A spokesperson for Hilton told CBS News that the figure is inflated due to ‘accounting and disclosure rules’ and that Nassetta’s actual pay is $20.1million, a slight drop from what he made in 2019.
‘Our CEO did not take home $55.9 million in 2020,’ the spokesperson said.
Yum Brands, the conglomerate that owns popular brand names like Kentucky Fried Chicken, Pizza Hut, and Taco Bell, paid its CEO, David Gibbs, $9.5million last year despite the fact that earnings fell companywide by 25 per cent.

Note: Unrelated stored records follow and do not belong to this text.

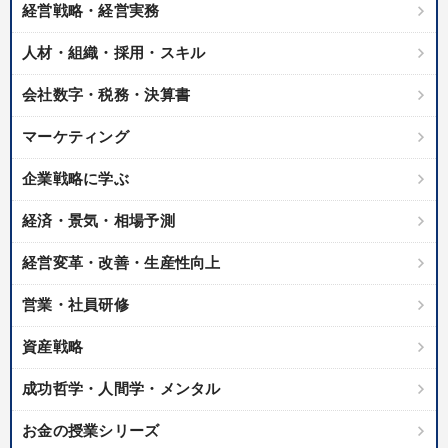
経営戦略・経営実務
人材・組織・採用・スキル
会社数字・税務・決算書
マーケティング
企業戦略に学ぶ
経済・景気・相場予測
経営変革・改善・生産性向上
営業・社員研修
資産戦略
成功哲学・人間学・メンタル
お金の授業シリーズ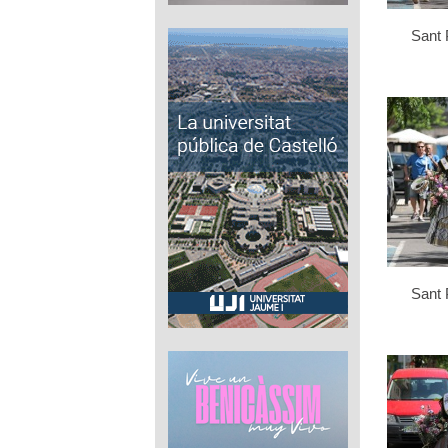
Sant 
Sant 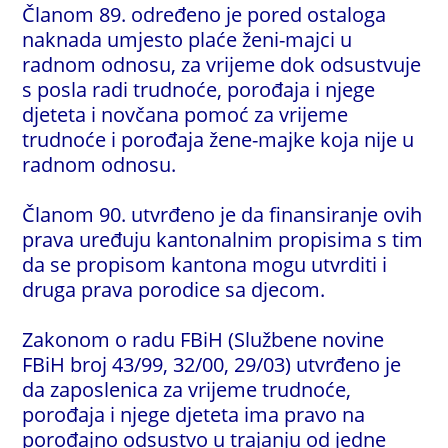
Članom 89. određeno je pored ostaloga
naknada umjesto plaće ženi-majci u
radnom odnosu, za vrijeme dok odsustvuje
s posla radi trudnoće, porođaja i njege
djeteta i novčana pomoć za vrijeme
trudnoće i porođaja žene-majke koja nije u
radnom odnosu.
Članom 90. utvrđeno je da finansiranje ovih
prava uređuju kantonalnim propisima s tim
da se propisom kantona mogu utvrditi i
druga prava porodice sa djecom.
Zakonom o radu FBiH (Službene novine
FBiH broj 43/99, 32/00, 29/03) utvrđeno je
da zaposlenica za vrijeme trudnoće,
porođaja i njege djeteta ima pravo na
porođajno odsustvo u trajanju od jedne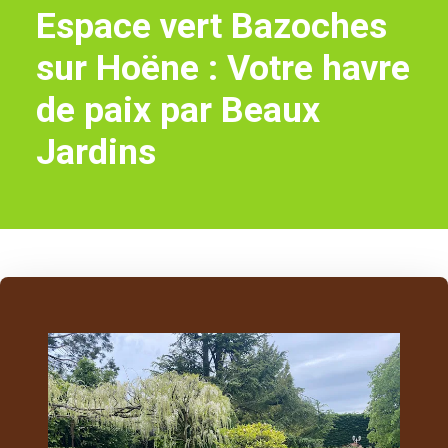
Espace vert Bazoches
sur Hoëne : Votre havre
de paix par Beaux
Jardins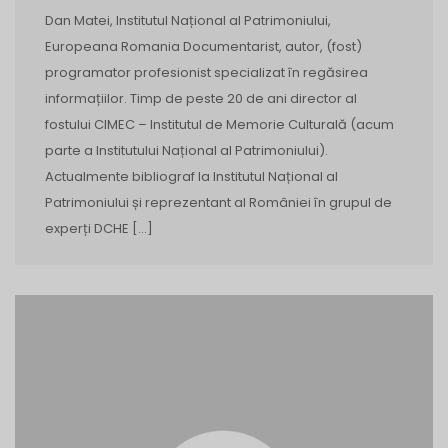
Dan Matei, Institutul Național al Patrimoniului,
Europeana Romania Documentarist, autor, (fost)
programator profesionist specializat în regăsirea
informațiilor. Timp de peste 20 de ani director al
fostului CIMEC – Institutul de Memorie Culturală (acum
parte a Institutului Național al Patrimoniului).
Actualmente bibliograf la Institutul Național al
Patrimoniului și reprezentant al României în grupul de
experți DCHE […]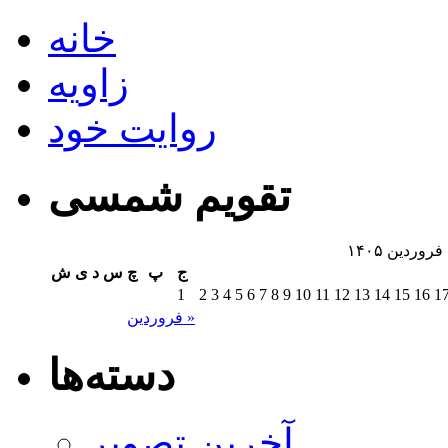
خانه
زاویه
روایت خود
تقویم شمسی
فروردین ۱۴۰۵
ج
پ
چ
س
د
ی
ش
1
2
3
4
5
6
7
8
9
10
11
12
13
14
15
16
1
فروردین »
دسته‌ها
آخرین تصویر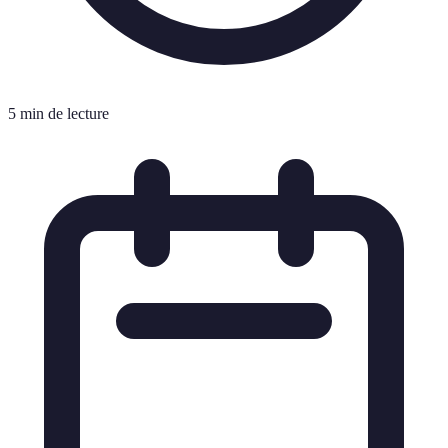
5 min de lecture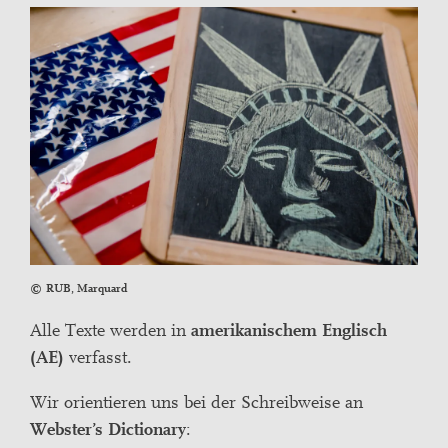
RUB, Marquard
Alle Texte werden in
amerikanischem Englisch
(AE)
verfasst.
Wir orientieren uns bei der Schreibweise an
Webster’s Dictionary
: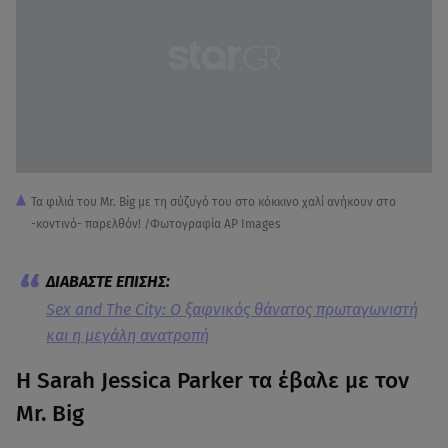
Τα φιλιά του Mr. Big με τη σύζυγό του στο κόκκινο χαλί ανήκουν στο
-κοντινό- παρελθόν! /Φωτογραφία AP Images
Sex and The City: Ο ξαφνικός θάνατος πρωταγωνιστή
και η μεγάλη ανατροπή
Η Sarah Jessica Parker τα έβαλε με τον
Mr. Big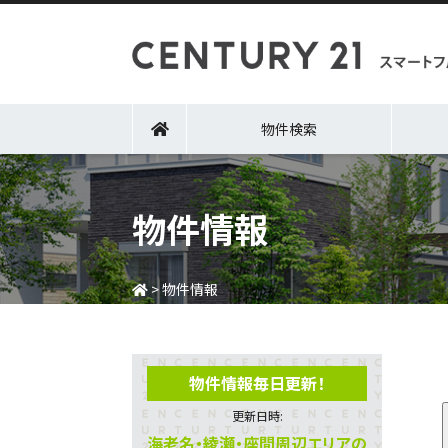
物件検索
物件情報
>
物件情報
物件情報毎日更新！
更新日時:
海老名・綾瀬・座間周辺エリアの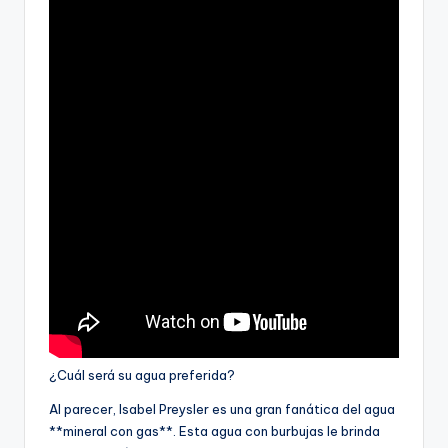
¿Cuál será su agua preferida?
Al parecer, Isabel Preysler es una gran fanática del agua
**mineral con gas**. Esta agua con burbujas le brinda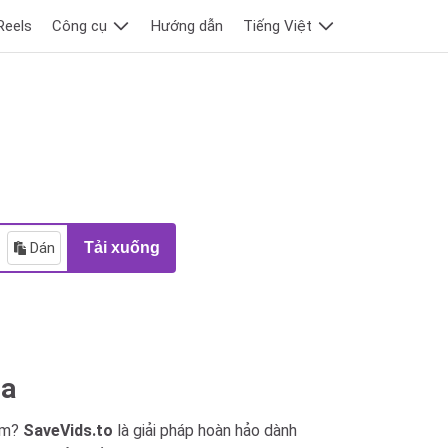
Reels
Công cụ
Hướng dẫn
Tiếng Việt
Dán
Tải xuống
ta
mềm?
SaveVids.to
là giải pháp hoàn hảo dành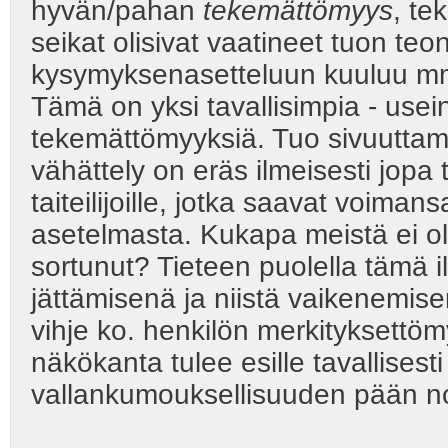
hyvän/pahan
tekemättömyys
, te
seikat olisivat vaatineet tuon te
kysymyksenasetteluun kuuluu mm-
Tämä on yksi tavallisimpia - usein 
tekemättömyyksiä. Tuo sivuuttami
vähättely on eräs ilmeisesti jopa 
taiteilijoille, jotka saavat voiman
asetelmasta. Kukapa meistä ei o
sortunut? Tieteen puolella tämä 
jättämisenä ja niistä vaikenem
vihje ko. henkilön merkityksett
näkökanta tulee esille tavallisest
vallankumouksellisuuden pään no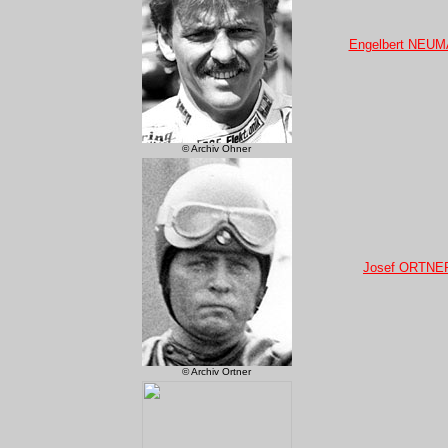
Engelbert NEUM
© Archiv Ohner
Josef ORTNE
© Archiv Ortner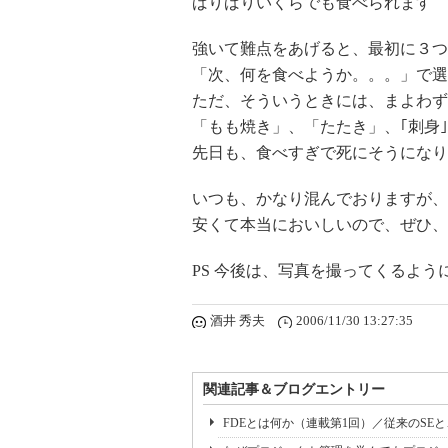
ばりばりいくらでも食べられます
強いて難点をあげると、最初に３つ
「次、何を食べようか。。。」で選
ただ、そういうときには、まよわず
「もも焼き」、「たたき」、｢刺身
先日も、食べすぎで死にそうになり
いつも、かなり混んでおりますが、
安くて本当においしいので、ぜひ、
PS 今後は、写真を撮ってくるよう
酒井 秀夫
2006/11/30 13:27:35
関連記事＆ブログエントリー
FDEとは何か（連載第1回）／従来のSE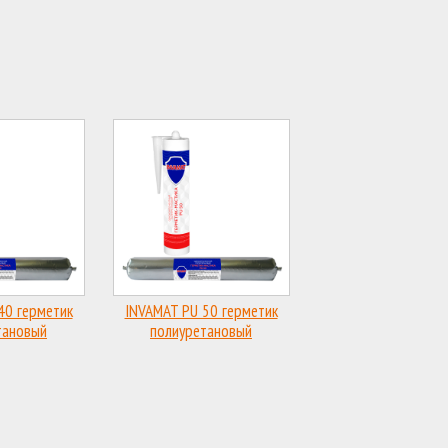
40 герметик
INVAMAT PU 50 герметик
тановый
полиуретановый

Foot Locker, the sporting goods retailer, paid CEO Richard Johnson $12million, 30 per cent more compared to 2019, according to CBS News.
While Johnson saw his pay increase, the company furloughed almost all of its workers without pay beginning in late April 2020. It has since offered to rehire most of them.
The pay increase was made even though Foot Locker’s annual sales reached an all-time high in 2019 - $8billion.
Due to the closure of stores brought about by the coronavirus pandemic as well as the protests against the police-involved killing of George Floyd, the sales fell by 5.7 per cent to $7.548billion.